* [Dataset items]:
·····

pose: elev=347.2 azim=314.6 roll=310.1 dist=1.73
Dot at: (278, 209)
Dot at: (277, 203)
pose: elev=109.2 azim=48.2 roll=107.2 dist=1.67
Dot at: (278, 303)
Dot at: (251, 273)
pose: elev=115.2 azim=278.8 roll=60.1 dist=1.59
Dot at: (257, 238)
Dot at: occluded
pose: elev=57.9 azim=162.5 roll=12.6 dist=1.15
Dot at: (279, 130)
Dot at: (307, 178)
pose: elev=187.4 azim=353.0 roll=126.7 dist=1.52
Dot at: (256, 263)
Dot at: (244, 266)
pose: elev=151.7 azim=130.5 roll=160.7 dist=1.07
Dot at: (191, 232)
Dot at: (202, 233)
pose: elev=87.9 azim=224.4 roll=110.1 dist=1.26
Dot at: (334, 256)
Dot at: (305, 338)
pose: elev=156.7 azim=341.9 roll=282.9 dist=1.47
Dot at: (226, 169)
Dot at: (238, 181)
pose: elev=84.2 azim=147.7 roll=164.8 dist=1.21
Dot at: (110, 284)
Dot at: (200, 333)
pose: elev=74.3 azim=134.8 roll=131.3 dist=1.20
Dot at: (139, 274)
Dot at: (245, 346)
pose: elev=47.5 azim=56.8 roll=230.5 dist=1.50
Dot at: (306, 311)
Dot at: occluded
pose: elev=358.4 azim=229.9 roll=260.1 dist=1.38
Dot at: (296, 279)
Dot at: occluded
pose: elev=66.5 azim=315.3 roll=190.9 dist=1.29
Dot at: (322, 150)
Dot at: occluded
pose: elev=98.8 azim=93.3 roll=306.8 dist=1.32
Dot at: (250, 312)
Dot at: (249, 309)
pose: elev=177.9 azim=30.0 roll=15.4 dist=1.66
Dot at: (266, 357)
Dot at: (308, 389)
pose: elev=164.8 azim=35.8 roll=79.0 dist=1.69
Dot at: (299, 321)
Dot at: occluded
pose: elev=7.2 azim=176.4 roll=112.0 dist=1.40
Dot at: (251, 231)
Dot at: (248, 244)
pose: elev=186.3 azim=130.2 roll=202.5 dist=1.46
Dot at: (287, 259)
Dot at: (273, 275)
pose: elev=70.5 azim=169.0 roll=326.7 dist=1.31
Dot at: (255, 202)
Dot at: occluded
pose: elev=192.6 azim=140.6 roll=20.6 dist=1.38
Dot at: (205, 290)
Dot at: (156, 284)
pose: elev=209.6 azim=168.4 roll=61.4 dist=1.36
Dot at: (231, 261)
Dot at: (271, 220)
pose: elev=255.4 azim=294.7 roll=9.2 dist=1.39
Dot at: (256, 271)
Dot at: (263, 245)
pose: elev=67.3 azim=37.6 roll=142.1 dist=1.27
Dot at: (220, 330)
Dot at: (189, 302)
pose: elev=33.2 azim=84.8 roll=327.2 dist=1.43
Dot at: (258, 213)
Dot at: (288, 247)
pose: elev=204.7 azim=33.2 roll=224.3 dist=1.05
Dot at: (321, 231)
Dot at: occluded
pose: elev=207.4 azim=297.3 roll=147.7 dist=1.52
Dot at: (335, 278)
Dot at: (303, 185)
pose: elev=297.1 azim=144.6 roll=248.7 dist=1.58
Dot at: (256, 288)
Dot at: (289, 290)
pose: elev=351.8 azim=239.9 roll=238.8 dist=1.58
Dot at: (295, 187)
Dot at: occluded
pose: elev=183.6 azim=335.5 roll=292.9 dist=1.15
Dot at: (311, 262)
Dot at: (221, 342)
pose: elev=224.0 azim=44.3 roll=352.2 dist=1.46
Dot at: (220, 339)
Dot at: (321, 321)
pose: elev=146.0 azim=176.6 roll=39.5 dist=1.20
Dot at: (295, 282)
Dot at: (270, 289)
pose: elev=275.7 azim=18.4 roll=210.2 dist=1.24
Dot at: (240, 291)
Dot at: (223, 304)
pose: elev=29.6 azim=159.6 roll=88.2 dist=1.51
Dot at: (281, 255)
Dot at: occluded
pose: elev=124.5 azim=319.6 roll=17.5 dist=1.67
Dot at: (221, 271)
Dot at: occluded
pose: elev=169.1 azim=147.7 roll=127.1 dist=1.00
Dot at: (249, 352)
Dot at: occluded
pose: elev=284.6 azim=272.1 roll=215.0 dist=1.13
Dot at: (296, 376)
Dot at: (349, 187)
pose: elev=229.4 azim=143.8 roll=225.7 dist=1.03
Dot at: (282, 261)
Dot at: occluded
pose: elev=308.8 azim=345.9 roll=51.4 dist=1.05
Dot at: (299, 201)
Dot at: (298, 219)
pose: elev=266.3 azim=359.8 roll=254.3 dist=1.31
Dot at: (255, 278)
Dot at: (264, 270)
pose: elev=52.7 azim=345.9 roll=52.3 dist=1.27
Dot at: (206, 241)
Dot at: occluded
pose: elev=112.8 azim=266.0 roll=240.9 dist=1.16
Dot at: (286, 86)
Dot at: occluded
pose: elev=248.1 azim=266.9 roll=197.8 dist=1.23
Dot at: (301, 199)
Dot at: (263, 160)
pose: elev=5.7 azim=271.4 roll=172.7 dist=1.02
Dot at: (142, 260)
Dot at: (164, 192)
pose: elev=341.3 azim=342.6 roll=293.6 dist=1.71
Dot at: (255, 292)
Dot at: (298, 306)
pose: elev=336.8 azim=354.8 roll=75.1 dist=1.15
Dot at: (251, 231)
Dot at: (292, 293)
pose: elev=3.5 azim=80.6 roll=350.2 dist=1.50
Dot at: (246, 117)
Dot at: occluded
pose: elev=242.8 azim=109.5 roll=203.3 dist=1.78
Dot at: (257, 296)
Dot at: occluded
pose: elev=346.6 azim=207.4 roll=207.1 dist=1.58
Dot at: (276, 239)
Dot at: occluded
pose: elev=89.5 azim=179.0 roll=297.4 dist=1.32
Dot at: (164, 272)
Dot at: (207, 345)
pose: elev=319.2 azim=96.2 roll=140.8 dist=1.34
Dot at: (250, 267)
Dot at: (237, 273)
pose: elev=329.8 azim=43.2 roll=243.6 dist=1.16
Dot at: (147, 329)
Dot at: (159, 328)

·····

* [WHAT IS NEEDED]: Extract every line of the records above and reproduce each one verbatim, keeping the original order.

* [ANSWER TO THE PROBLEM]:
pose: elev=347.2 azim=314.6 roll=310.1 dist=1.73
Dot at: (278, 209)
Dot at: (277, 203)
pose: elev=109.2 azim=48.2 roll=107.2 dist=1.67
Dot at: (278, 303)
Dot at: (251, 273)
pose: elev=115.2 azim=278.8 roll=60.1 dist=1.59
Dot at: (257, 238)
Dot at: occluded
pose: elev=57.9 azim=162.5 roll=12.6 dist=1.15
Dot at: (279, 130)
Dot at: (307, 178)
pose: elev=187.4 azim=353.0 roll=126.7 dist=1.52
Dot at: (256, 263)
Dot at: (244, 266)
pose: elev=151.7 azim=130.5 roll=160.7 dist=1.07
Dot at: (191, 232)
Dot at: (202, 233)
pose: elev=87.9 azim=224.4 roll=110.1 dist=1.26
Dot at: (334, 256)
Dot at: (305, 338)
pose: elev=156.7 azim=341.9 roll=282.9 dist=1.47
Dot at: (226, 169)
Dot at: (238, 181)
pose: elev=84.2 azim=147.7 roll=164.8 dist=1.21
Dot at: (110, 284)
Dot at: (200, 333)
pose: elev=74.3 azim=134.8 roll=131.3 dist=1.20
Dot at: (139, 274)
Dot at: (245, 346)
pose: elev=47.5 azim=56.8 roll=230.5 dist=1.50
Dot at: (306, 311)
Dot at: occluded
pose: elev=358.4 azim=229.9 roll=260.1 dist=1.38
Dot at: (296, 279)
Dot at: occluded
pose: elev=66.5 azim=315.3 roll=190.9 dist=1.29
Dot at: (322, 150)
Dot at: occluded
pose: elev=98.8 azim=93.3 roll=306.8 dist=1.32
Dot at: (250, 312)
Dot at: (249, 309)
pose: elev=177.9 azim=30.0 roll=15.4 dist=1.66
Dot at: (266, 357)
Dot at: (308, 389)
pose: elev=164.8 azim=35.8 roll=79.0 dist=1.69
Dot at: (299, 321)
Dot at: occluded
pose: elev=7.2 azim=176.4 roll=112.0 dist=1.40
Dot at: (251, 231)
Dot at: (248, 244)
pose: elev=186.3 azim=130.2 roll=202.5 dist=1.46
Dot at: (287, 259)
Dot at: (273, 275)
pose: elev=70.5 azim=169.0 roll=326.7 dist=1.31
Dot at: (255, 202)
Dot at: occluded
pose: elev=192.6 azim=140.6 roll=20.6 dist=1.38
Dot at: (205, 290)
Dot at: (156, 284)
pose: elev=209.6 azim=168.4 roll=61.4 dist=1.36
Dot at: (231, 261)
Dot at: (271, 220)
pose: elev=255.4 azim=294.7 roll=9.2 dist=1.39
Dot at: (256, 271)
Dot at: (263, 245)
pose: elev=67.3 azim=37.6 roll=142.1 dist=1.27
Dot at: (220, 330)
Dot at: (189, 302)
pose: elev=33.2 azim=84.8 roll=327.2 dist=1.43
Dot at: (258, 213)
Dot at: (288, 247)
pose: elev=204.7 azim=33.2 roll=224.3 dist=1.05
Dot at: (321, 231)
Dot at: occluded
pose: elev=207.4 azim=297.3 roll=147.7 dist=1.52
Dot at: (335, 278)
Dot at: (303, 185)
pose: elev=297.1 azim=144.6 roll=248.7 dist=1.58
Dot at: (256, 288)
Dot at: (289, 290)
pose: elev=351.8 azim=239.9 roll=238.8 dist=1.58
Dot at: (295, 187)
Dot at: occluded
pose: elev=183.6 azim=335.5 roll=292.9 dist=1.15
Dot at: (311, 262)
Dot at: (221, 342)
pose: elev=224.0 azim=44.3 roll=352.2 dist=1.46
Dot at: (220, 339)
Dot at: (321, 321)
pose: elev=146.0 azim=176.6 roll=39.5 dist=1.20
Dot at: (295, 282)
Dot at: (270, 289)
pose: elev=275.7 azim=18.4 roll=210.2 dist=1.24
Dot at: (240, 291)
Dot at: (223, 304)
pose: elev=29.6 azim=159.6 roll=88.2 dist=1.51
Dot at: (281, 255)
Dot at: occluded
pose: elev=124.5 azim=319.6 roll=17.5 dist=1.67
Dot at: (221, 271)
Dot at: occluded
pose: elev=169.1 azim=147.7 roll=127.1 dist=1.00
Dot at: (249, 352)
Dot at: occluded
pose: elev=284.6 azim=272.1 roll=215.0 dist=1.13
Dot at: (296, 376)
Dot at: (349, 187)
pose: elev=229.4 azim=143.8 roll=225.7 dist=1.03
Dot at: (282, 261)
Dot at: occluded
pose: elev=308.8 azim=345.9 roll=51.4 dist=1.05
Dot at: (299, 201)
Dot at: (298, 219)
pose: elev=266.3 azim=359.8 roll=254.3 dist=1.31
Dot at: (255, 278)
Dot at: (264, 270)
pose: elev=52.7 azim=345.9 roll=52.3 dist=1.27
Dot at: (206, 241)
Dot at: occluded
pose: elev=112.8 azim=266.0 roll=240.9 dist=1.16
Dot at: (286, 86)
Dot at: occluded
pose: elev=248.1 azim=266.9 roll=197.8 dist=1.23
Dot at: (301, 199)
Dot at: (263, 160)
pose: elev=5.7 azim=271.4 roll=172.7 dist=1.02
Dot at: (142, 260)
Dot at: (164, 192)
pose: elev=341.3 azim=342.6 roll=293.6 dist=1.71
Dot at: (255, 292)
Dot at: (298, 306)
pose: elev=336.8 azim=354.8 roll=75.1 dist=1.15
Dot at: (251, 231)
Dot at: (292, 293)
pose: elev=3.5 azim=80.6 roll=350.2 dist=1.50
Dot at: (246, 117)
Dot at: occluded
pose: elev=242.8 azim=109.5 roll=203.3 dist=1.78
Dot at: (257, 296)
Dot at: occluded
pose: elev=346.6 azim=207.4 roll=207.1 dist=1.58
Dot at: (276, 239)
Dot at: occluded
pose: elev=89.5 azim=179.0 roll=297.4 dist=1.32
Dot at: (164, 272)
Dot at: (207, 345)
pose: elev=319.2 azim=96.2 roll=140.8 dist=1.34
Dot at: (250, 267)
Dot at: (237, 273)
pose: elev=329.8 azim=43.2 roll=243.6 dist=1.16
Dot at: (147, 329)
Dot at: (159, 328)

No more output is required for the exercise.